Image of Sumatran rhino.

You desperately need to find your keys, but they have somehow gone into hiding. We’ve all been there. You know they must be at home, so you start the search, looking through every nook and cranny, rifling through draws, cupboards and cabinets. If your home was the size of a rainforest, you can imagine how much longer it would take (and how much harder it might be) to comb through every inch of a dense, humid jungle! That’s what it feels like searching for Sumatran rhinos.

Thanks to intense monitoring and research, we know that the remaining animals (there are fewer than 80 on the planet) reside in a few small populations across the rich rainforests of Sumatra and Borneo. Unfortunately, that doesn’t make it any easier to track them down, but this process is crucially important. Sumatran rhinos are at extremely high risk of extinction, because they’re so isolated, that they struggle to find a mate and breed successfully. They live in such remote locations, that it can take 15-20 days for search teams to reach a habitat that might be home to rhinos. Once they get to the right area, specialist four-person units spend their days looking for twisted branches, unique footprints and piles of rhino dung: the tell-tale signs of a Sumatran rhino.

Finding any trace of a rhino sparks months of intense tracking and monitoring. Over this time, we learn more about the places it likes to visit, where it enjoys wallows and where the best salt licks are found.
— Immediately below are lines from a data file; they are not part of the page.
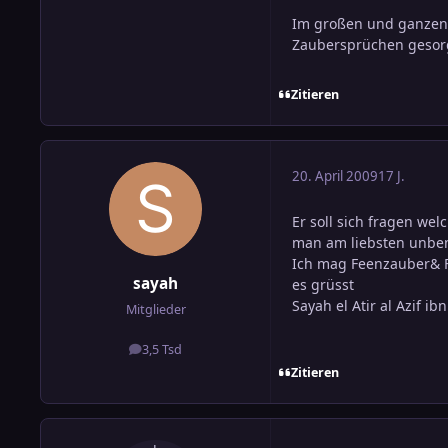
Im großen und ganzen h
Zaubersprüchen gesorg
Zitieren
20. April 2009
17 J.
Er soll sich fragen we
man am liebsten unbeme
Ich mag Feenzauber& Fe
sayah
es grüsst
Sayah el Atir al Azif ib
Mitglieder
3,5 Tsd
Beiträge
Zitieren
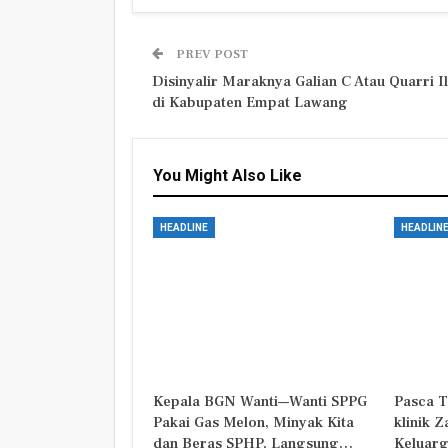
PREV POST
Disinyalir Maraknya Galian C Atau Quarri I
di Kabupaten Empat Lawang
You Might Also Like
HEADLINE
HEADLIN
Kepala BGN Wanti—Wanti SPPG
Pasca T
Pakai Gas Melon, Minyak Kita
klinik 
dan Beras SPHP, Langsung…
Keluarg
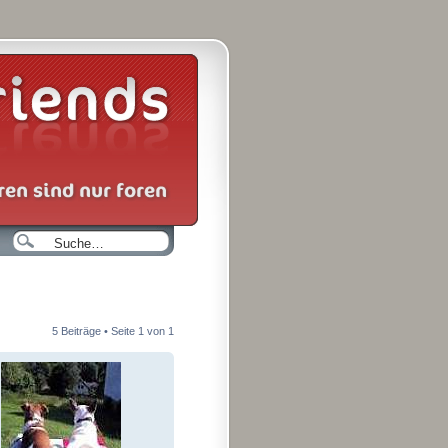
5 Beiträge • Seite
1
von
1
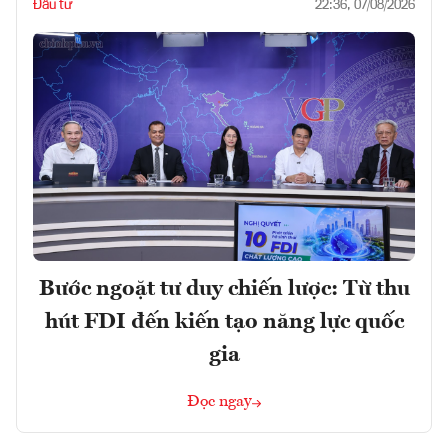
Đầu tư
22:36, 07/08/2026
Bước ngoặt tư duy chiến lược: Từ thu
hút FDI đến kiến tạo năng lực quốc
gia
Đọc ngay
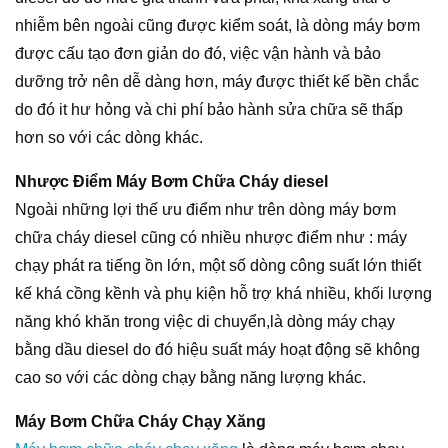
nhiễm bên ngoài cũng được kiểm soát, là dòng máy bơm
được cấu tạo đơn giản do đó, việc vận hành và bảo
dưỡng trở nên dễ dàng hơn, máy được thiết kế bền chắc
do đó it hư hỏng và chi phí bảo hành sửa chữa sẽ thấp
hơn so với các dòng khác.
Nhược Điểm Máy Bơm Chữa Cháy diesel
Ngoài những lợi thế ưu điểm như trên dòng máy bơm
chữa cháy diesel cũng có nhiều nhược điểm như : máy
chạy phát ra tiếng ồn lớn, một số dòng công suất lớn thiết
kế khá cồng kềnh và phụ kiện hỗ trợ khá nhiều, khối lượng
năng khó khăn trong việc di chuyển,là dòng máy chạy
bằng dầu diesel do đó hiệu suất máy hoạt động sẽ không
cao so với các dòng chạy bằng năng lượng khác.
Máy Bơm Chữa Cháy Chạy Xăng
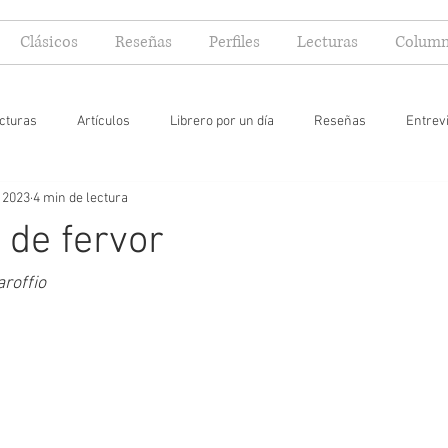
Clásicos
Reseñas
Perfiles
Lecturas
Column
cturas
Artículos
Librero por un día
Reseñas
Entrev
 2023
4 min de lectura
 yo lector
 de fervor
roffio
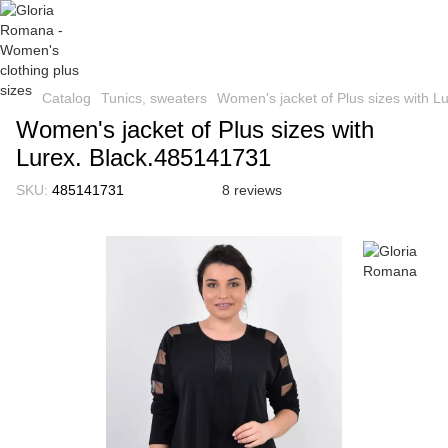
Catalog
Tunics, sweaters
Women's jacket of Plus sizes with 
Women's jacket of Plus sizes with
Lurex. Black.485141731
SKU:
485141731
8 reviews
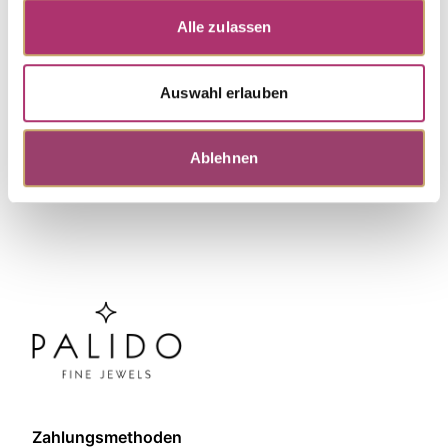
My Diary · Ring · Rotgold 750
Alle zulassen
Weitere Stücke entdecken.
Auswahl erlauben
Ablehnen
Zahlungsmethoden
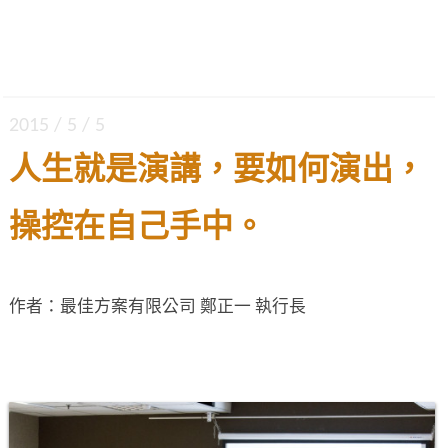
2015 / 5 / 5
人生就是演講，要如何演出，
操控在自己手中。
作者：最佳方案有限公司 鄭正一 執行長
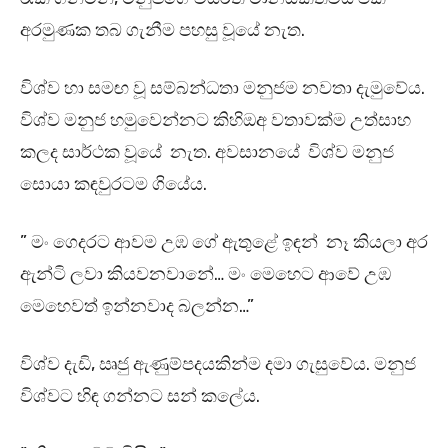
අරමුණක තබ ගැනීම පහසු වූයේ නැත.
විශ්ව හා සමඟ වූ සම්බන්ධතා මනුජම නවතා දැමුවේය.
විශ්ව මනුජ හමුවෙන්නට කිහිඔඅ වතාවක්ම උත්සාහ
කලද සාර්ථක වූයේ නැත. අවසානයේ විශ්ව මනුජ
සොයා කඳවුරටම ගියේය.
” මං ගෙදරට ආවම උඹ ගේ ඇතුළේ ඉඳන් නෑ කියලා අර
ඇන්ටි ලවා කියවනවානේ… මං මෙහෙට ආවේ උඹ
මෙහෙවත් ඉන්නවාද බලන්න…”
විශ්ව දැඩි, ඍජු ඇණුම්පදයකින්ම දමා ගැසුවේය. මනුජ
විශ්වට හිඳ ගන්නට සන් කලේය.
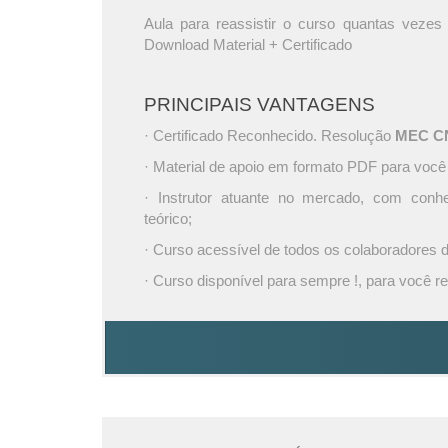
Aula para reassistir o curso quantas vezes 
Download Material + Certificado
PRINCIPAIS VANTAGENS
· Certificado Reconhecido. Resolução
MEC CNE
· Material de apoio em formato PDF para você
· Instrutor atuante no mercado, com conh
teórico;
· Curso acessível de todos os colaboradores
· Curso disponível para sempre !, para você re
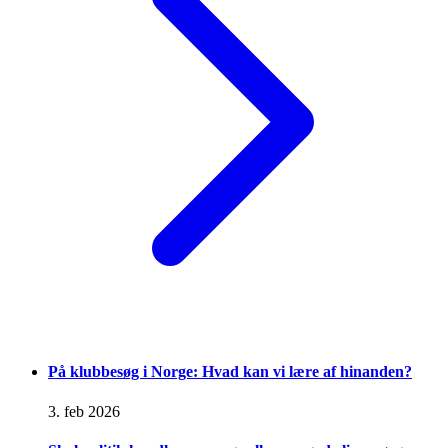
På klubbesøg i Norge: Hvad kan vi lære af hinanden?
3. feb 2026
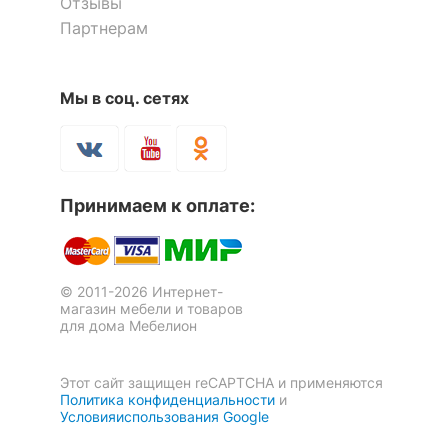
Отзывы
Партнерам
Мы в соц. сетях
Стеллаж Домино СУ(ш3в2)
Стеллаж-колонка Эльбрус-1
Принимаем к оплате:
1 отзыв
6 отзывов
29 937
4 616
р.
р.
© 2011-2026 Интернет-
магазин мебели и товаров
для дома Мебелион
Этот сайт защищен reCAPTCHA и применяются
Политика конфиденциальности
и
Условияиспользования Google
Camera traps will be set to find out the rhino’s sex, age group, and health condition. As much information as possible is gathered so that plans can be made for the next phase: rescuing the rhino and moving it to a Sumatran Rhino Sanctuary.

Safely capturing the rhino is extremely difficult. First, teams dig a huge pit, 12 ft long, 4 ft wide and about 6 ft deep. And then, they wait. It can be weeks, if not months, until the rhino is caught. The pit trap is checked every day, and the team remains on-hand at a nearby camp, ready for their rescue mission.
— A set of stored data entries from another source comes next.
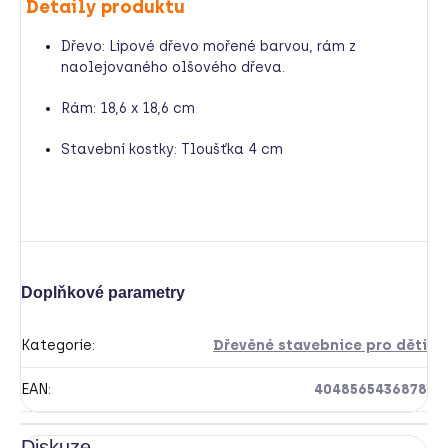
Detaily produktu
Dřevo: Lipové dřevo mořené barvou, rám z
naolejovaného olšového dřeva.
Rám: 18,6 x 18,6 cm
Stavební kostky: Tloušťka 4 cm
Doplňkové parametry
Kategorie
:
Dřevěné stavebnice pro děti
EAN
:
4048565436878
Diskuze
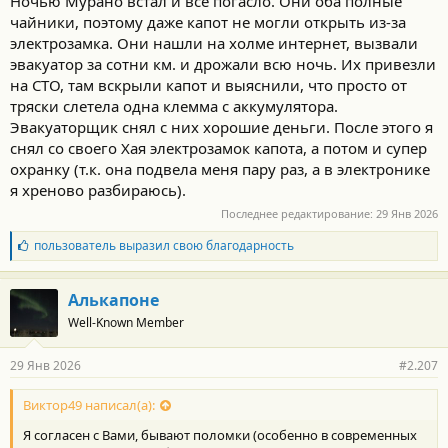
Ночью Мурано встал и всё погасло. Они оба полные
чайники, поэтому даже капот не могли открыть из-за
электрозамка. Они нашли на холме интернет, вызвали
эвакуатор за сотни км. и дрожали всю ночь. Их привезли
на СТО, там вскрыли капот и выяснили, что просто от
тряски слетела одна клемма с аккумулятора.
Эвакуаторщик снял с них хорошие деньги. После этого я
снял со своего Хая электрозамок капота, а потом и супер
охранку (т.к. она подвела меня пару раз, а в электронике
я хреново разбираюсь).
Последнее редактирование:
29 Янв 2026
Б
пользователь
выразил свою благодарность
л
а
г
Алькапоне
о
Well-Known Member
д
а
р
29 Янв 2026
#2.207
н
о
с
Виктор49 написал(а):
т
Я согласен с Вами, бывают поломки (особенно в современных
и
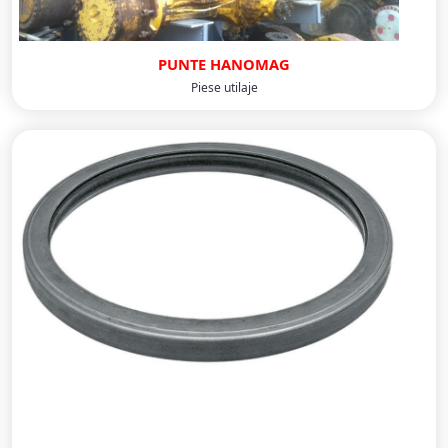
PUNTE HANOMAG
Piese utilaje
Once caught, the rhino is carefully monitored before, during and after the move to a rhino sanctuary. There, the rhino will slowly settle into its new semi-wild home, with expert round-the-clock care making sure that the new rhino, and all others already calling the Sanctuary home, stay healthy, in the hope that they can bring new calves into the world.

One special population of Sumatran rhinos live at the Sumatran Rhino Sanctuary (SRS) in Way Kambas National Park, Sumatra. There are seven resident rhinos at the SRS, two of which were born at the Sanctuary in 2012 and 2016. Delilah, born in 2016, recently transitioned from staying with her mother to her own enclosure. Since Delilah has gained more independence, her parents, Ratu and Andalas, have started to mate again. Hopefully it won’t be too long before the pair welcome their third calf!

Of course, searching for Sumatran rhinos, rescuing isolated animals and helping them to breed successfully is not possible without substantial funding. Since 2018, we’ve sent more than £100,000 to support all of this work, joining up with an international group of NGOs to save the Sumatran rhino from extinction. Thanks to donations from you and our partners, including Wilhelma Zoological and Botanical Garden, Stuttgart, the SRS has been able to double in size in the past year, making room for more rescued rhinos, and the veterinary lab at the Sanctuary has been upgraded, so that every rhino receives the very best care.

Through this dedicated work and continued support, we’re hopeful that more Sumatran rhinos will be born, and the species will be able to recover, growing towards a healthy, thriving population.